Recurrent Neural Networks

I have been working for a while on the most tractable Recurrent Neural Net that I’ve been able to devise: a convolutional unitary RNN (cuRNN), which has a convolution kernel with a unitary structure, i.e. all of whose eigenvalues have absolute value equal to 1.

Three manuscripts on this subject have been uploaded to arXiv:

(1) Convolutional unitary or orthogonal recurrent neural networks .arXiv:2302.07396

(2) On the dynamics of convolutional recurrent neural networks near their critical point arXiv:2405.13854

(3) Input-driven circuit reconfiguration in critical recurrent neural networks arXiv:2405.15036 . I have placed the Supplementary Movies in this page.

I will use a single-layer recurrent convolutional neural network withunitary (critical) coupling kernel. The family of such networks was derived as a Poincaré map from critical ODEs, and their basic dynamical analysis is outlined in (1) and (2).
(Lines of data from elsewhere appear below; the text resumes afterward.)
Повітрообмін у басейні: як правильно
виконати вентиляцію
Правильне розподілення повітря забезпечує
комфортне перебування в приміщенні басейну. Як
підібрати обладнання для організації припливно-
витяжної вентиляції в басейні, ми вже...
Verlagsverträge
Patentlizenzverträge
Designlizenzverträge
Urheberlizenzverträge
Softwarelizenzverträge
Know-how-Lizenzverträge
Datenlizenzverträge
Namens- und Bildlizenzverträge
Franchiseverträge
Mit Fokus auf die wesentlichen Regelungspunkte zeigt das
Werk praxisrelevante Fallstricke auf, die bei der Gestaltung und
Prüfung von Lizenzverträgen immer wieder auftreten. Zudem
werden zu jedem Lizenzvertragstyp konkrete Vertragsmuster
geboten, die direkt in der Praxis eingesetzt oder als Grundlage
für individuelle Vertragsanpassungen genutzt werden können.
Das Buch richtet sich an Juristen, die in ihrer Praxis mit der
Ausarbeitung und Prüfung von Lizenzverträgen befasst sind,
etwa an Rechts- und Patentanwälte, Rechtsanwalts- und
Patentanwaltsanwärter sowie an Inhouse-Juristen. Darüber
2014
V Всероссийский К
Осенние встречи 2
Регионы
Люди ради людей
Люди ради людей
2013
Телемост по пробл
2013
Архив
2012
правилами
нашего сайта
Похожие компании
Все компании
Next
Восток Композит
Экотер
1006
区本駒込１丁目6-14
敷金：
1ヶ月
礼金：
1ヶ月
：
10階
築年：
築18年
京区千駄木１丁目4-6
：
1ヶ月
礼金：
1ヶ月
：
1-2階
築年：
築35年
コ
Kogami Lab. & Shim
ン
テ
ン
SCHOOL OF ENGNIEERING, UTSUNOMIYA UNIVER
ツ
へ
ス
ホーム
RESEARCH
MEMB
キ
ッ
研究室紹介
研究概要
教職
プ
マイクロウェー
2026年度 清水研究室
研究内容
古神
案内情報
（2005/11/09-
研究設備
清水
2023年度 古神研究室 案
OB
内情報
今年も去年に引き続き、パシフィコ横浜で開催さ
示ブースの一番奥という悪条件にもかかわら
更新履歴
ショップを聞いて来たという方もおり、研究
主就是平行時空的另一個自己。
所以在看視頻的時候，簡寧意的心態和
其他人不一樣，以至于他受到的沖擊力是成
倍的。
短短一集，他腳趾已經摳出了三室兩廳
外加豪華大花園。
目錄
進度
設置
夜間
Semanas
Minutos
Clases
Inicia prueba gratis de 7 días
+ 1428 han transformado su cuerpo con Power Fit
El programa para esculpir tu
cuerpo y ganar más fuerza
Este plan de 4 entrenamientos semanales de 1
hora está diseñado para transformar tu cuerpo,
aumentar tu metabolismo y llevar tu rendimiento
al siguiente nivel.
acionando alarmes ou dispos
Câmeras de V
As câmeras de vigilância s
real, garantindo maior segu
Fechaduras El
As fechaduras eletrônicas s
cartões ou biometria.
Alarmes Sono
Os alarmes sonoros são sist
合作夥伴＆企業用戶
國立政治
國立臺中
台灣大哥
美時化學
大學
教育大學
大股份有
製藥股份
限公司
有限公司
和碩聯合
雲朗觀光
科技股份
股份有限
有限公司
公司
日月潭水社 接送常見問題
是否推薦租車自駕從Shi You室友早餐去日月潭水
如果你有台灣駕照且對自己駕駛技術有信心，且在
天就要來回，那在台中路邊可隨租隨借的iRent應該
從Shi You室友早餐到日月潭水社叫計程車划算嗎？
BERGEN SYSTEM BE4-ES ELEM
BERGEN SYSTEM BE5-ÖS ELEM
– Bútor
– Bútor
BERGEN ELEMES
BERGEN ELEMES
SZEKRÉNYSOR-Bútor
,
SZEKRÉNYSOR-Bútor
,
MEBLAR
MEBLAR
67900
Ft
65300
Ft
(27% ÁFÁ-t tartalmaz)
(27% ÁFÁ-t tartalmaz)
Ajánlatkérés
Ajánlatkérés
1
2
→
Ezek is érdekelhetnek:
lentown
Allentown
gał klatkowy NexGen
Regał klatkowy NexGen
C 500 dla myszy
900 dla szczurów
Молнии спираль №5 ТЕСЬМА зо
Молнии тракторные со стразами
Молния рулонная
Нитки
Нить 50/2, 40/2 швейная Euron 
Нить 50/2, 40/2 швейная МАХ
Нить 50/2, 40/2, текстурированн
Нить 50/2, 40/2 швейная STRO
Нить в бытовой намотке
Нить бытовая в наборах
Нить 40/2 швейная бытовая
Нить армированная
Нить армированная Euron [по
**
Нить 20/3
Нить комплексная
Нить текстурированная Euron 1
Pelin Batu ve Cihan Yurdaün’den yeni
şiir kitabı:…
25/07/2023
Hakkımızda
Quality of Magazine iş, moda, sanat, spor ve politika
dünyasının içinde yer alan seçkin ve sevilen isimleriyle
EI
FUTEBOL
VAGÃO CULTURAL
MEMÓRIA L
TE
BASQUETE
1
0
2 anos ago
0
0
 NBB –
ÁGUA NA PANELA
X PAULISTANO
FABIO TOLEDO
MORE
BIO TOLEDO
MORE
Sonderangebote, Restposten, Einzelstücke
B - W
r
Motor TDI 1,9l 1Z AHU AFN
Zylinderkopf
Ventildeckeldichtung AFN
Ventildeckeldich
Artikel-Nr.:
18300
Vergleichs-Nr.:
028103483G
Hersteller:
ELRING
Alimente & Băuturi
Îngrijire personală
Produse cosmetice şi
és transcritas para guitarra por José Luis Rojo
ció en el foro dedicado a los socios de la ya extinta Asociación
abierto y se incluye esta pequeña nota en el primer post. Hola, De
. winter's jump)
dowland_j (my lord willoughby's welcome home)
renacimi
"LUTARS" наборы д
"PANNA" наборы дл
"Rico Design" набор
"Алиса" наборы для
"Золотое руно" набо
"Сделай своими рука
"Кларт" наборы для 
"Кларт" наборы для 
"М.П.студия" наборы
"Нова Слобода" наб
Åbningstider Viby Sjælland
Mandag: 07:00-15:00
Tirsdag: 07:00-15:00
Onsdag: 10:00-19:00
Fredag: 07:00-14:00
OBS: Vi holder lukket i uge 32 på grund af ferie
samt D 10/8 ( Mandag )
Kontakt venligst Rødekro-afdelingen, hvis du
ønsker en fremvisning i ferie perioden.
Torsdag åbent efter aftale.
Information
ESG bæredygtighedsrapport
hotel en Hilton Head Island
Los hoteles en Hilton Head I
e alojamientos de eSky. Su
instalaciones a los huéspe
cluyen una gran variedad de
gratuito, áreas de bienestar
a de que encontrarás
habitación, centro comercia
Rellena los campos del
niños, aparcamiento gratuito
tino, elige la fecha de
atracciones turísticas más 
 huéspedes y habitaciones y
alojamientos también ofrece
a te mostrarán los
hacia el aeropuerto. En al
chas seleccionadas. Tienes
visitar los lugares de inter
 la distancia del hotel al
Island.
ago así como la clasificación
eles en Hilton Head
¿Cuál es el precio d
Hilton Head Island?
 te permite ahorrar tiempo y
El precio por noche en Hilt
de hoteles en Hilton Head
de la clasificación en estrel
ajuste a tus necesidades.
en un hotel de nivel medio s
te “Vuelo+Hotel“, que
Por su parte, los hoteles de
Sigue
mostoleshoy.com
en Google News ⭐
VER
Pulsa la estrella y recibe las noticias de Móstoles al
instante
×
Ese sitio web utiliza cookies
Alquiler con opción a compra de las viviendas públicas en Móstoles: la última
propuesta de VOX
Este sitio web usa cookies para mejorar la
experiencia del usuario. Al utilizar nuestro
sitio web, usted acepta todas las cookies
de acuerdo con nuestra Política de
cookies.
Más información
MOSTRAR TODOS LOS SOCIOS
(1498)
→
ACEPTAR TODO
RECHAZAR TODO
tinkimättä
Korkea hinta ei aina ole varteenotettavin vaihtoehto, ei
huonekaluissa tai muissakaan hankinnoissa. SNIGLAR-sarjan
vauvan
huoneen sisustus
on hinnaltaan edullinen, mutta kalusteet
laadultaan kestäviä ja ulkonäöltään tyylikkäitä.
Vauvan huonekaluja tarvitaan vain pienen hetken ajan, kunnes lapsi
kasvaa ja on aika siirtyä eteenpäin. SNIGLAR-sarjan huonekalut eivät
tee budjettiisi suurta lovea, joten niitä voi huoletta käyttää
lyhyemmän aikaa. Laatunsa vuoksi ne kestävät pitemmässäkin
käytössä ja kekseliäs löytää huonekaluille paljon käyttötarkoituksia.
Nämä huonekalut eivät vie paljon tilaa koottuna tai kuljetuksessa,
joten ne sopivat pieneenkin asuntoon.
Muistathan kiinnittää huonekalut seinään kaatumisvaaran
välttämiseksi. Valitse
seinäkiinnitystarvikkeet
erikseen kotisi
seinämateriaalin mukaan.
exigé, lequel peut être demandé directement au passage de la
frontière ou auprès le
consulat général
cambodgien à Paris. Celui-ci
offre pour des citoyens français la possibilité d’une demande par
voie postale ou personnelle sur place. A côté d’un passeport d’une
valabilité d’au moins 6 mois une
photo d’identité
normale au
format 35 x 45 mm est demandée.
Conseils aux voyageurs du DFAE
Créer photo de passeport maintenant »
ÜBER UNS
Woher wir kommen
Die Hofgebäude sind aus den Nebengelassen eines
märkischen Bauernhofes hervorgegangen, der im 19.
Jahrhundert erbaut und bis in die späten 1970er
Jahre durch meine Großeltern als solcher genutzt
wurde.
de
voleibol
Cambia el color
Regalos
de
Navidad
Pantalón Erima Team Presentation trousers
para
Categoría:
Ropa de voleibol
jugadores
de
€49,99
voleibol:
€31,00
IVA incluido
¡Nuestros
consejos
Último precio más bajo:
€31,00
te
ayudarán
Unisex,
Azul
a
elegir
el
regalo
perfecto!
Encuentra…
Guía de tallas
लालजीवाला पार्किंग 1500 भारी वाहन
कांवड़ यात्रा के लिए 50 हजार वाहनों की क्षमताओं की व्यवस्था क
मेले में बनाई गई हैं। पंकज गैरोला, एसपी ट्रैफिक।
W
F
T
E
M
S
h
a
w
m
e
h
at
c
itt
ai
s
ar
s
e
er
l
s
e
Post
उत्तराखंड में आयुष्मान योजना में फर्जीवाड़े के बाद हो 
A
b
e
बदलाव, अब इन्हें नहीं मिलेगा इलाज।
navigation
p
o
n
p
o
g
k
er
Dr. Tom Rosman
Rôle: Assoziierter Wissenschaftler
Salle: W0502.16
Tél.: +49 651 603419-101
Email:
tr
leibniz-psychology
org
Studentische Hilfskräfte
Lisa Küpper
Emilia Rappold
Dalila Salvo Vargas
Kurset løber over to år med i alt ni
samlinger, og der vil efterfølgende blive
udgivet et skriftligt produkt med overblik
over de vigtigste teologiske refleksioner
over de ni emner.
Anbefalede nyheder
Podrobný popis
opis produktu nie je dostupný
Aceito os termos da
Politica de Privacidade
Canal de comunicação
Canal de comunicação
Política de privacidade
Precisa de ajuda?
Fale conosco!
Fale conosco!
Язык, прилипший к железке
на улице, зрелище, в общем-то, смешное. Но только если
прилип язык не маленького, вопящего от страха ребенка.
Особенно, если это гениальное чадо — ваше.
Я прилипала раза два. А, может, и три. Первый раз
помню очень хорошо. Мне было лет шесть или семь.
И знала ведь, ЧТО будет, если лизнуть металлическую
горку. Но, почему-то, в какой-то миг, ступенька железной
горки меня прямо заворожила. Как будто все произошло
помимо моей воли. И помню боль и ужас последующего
The state is given by a complex-valued neural layer $Z$ , henceforth a lattice of complex numbers in either 1 or 2 dimensions with periodic boundary conditions. Its evolution in time is denoted as $Z_{n}$ where $n$ is (integer) time, through the recursion

$Z_{n+1}=\phi\left(U\otimes Z_{n}+I_{n}\right)$

where $\otimes$ is the convolution operation natural to $Z$ ; $U$ is a (unitary) convolution kernel; $I_{n}$ is a sequence of external inputs of the same shape as $Z$ ; and $\phi$ is a smooth, scalar activation function operating element-wise on $Z.$

A natural choice of $\phi$ for this construction is $\phi(z)=z/\sqrt{1+|z|^{2}}$ , a complex-valued phase-preserving sigmoid (2). We choose $U$ to be a \emph{unitary} kernel, i.e. its associated linear operator’s eigenvalues $\lambda$ lie on the unit circle: $|\lambda|=1$ . We generate unitary convolution kernels by convolutional exponentiation of an anti-Hermitic kernel

$U=e_{\otimes}^{A}\equiv\mathscr{F}^{-1}\left{ \exp\left(\mathscr{F}\left{ A\right} \right)\right}$

where the exponential is element-wise, $\mathscr{F}$ and $\mathscr{F}^{-1}$ the direct and inverse Fourier transforms in the dimension $D$ appropriate to $Z$ and $K$ , and $A^{\dagger}=-A$ , i.e. antiHermitic.